Research demonstrates that children benefit from family mediation. In lessening the adversarial quality of their parents’ separation or divorce, mediation can potentially lessen the trauma of family breakdown for children. Children who are permitted to participate in the mediation process feel a greater sense of agency—and, in turn, less anxiety. This is a powerful means of actualizing the UN Convention on the Rights of the Child, which states that children have a right to be heard in cases that are important to them. 

In extending civil and commercial contract norms to the family mediation, the Supreme Court has extended the reach of contract law. Is it worth risking children’s well-being to do so? The Bouvier decision emphasizes the adversarial qualities of mediation and aligns it with the norms of the traditional legal world; in doing so, the decision risks the very qualities that make family mediation an appropriate—and powerful—way of increasing children’s involvement in family dispute resolution. Arguably, the less mediation is structured around the unique norms and expectations of family law, the less it can protect the vulnerable minors most prey to the power imbalances intrinsic to family conflicts. A confidential setting where full honesty is paramount and emotional understanding is prioritized is clearly beneficial for a child concerned about long-term family stability. But an adversarial environment tinged with the skillful calculations of formal legal conflict? It is easy to see how this would exacerbate anxiety and diminish juvenile agency. Contract law exactitude, in other words, may come at the expense of children’s emotional and social well-being. 

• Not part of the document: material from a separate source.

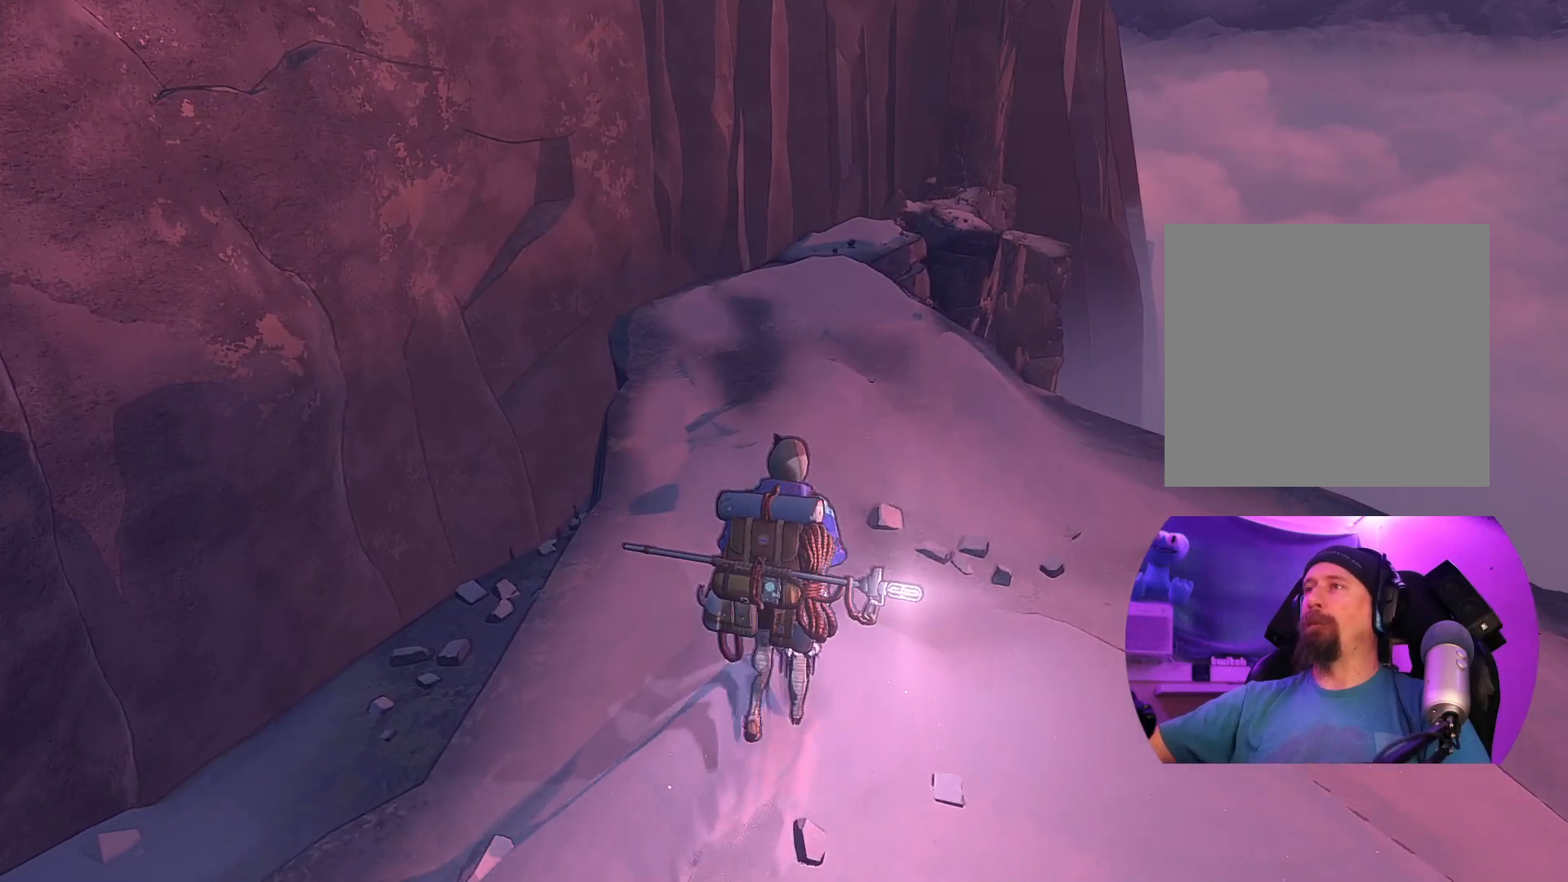
{"buttons": [], "left_stick": "up", "right_stick": "center", "events": []}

What should we take away from the Bouvier decision? A recent blog post by Christin Schmitz suggests that the ramifications are not necessarily disastrous: once Canadians are made aware of the new terms shaping the family mediation process, they can adjust accordingly. We still have the opportunity to course correct before further damage is done to the country’s family law process and the related crisis in access to justice. The country’s courts need to do more to respect and reify the unique position of the family in the wider legal system. Of course, the Supreme Court of Canada must refine and reify the country’s laws; its primary task is necessarily legal. But the highest bench in the country does not exist in a vacuum: it belongs to a society and a people. Its decisions must reflect cultural changes and challenges—especially if those relate to access to justice. 


[1] In emphasizing mediation, Quebec is at the forefront of a wider trend in family law. Recent changes to the federal Divorce Act require divorcing couples utilizing federal courts to engage in “family dispute resolution processes”—mediation, negotiation, collaborative law, or parenting coordination. In British Columbia, a party in a family dispute can require the other party to mediate the matters in dispute. Manitoba has recently piloted a program whereby separating couples in Winnipeg will be required to access mediation in family-related disputes. And in Saskatchewan, parties in some types of family disputes are required to pursue an approved form of family dispute resolution process before proceeding to trial.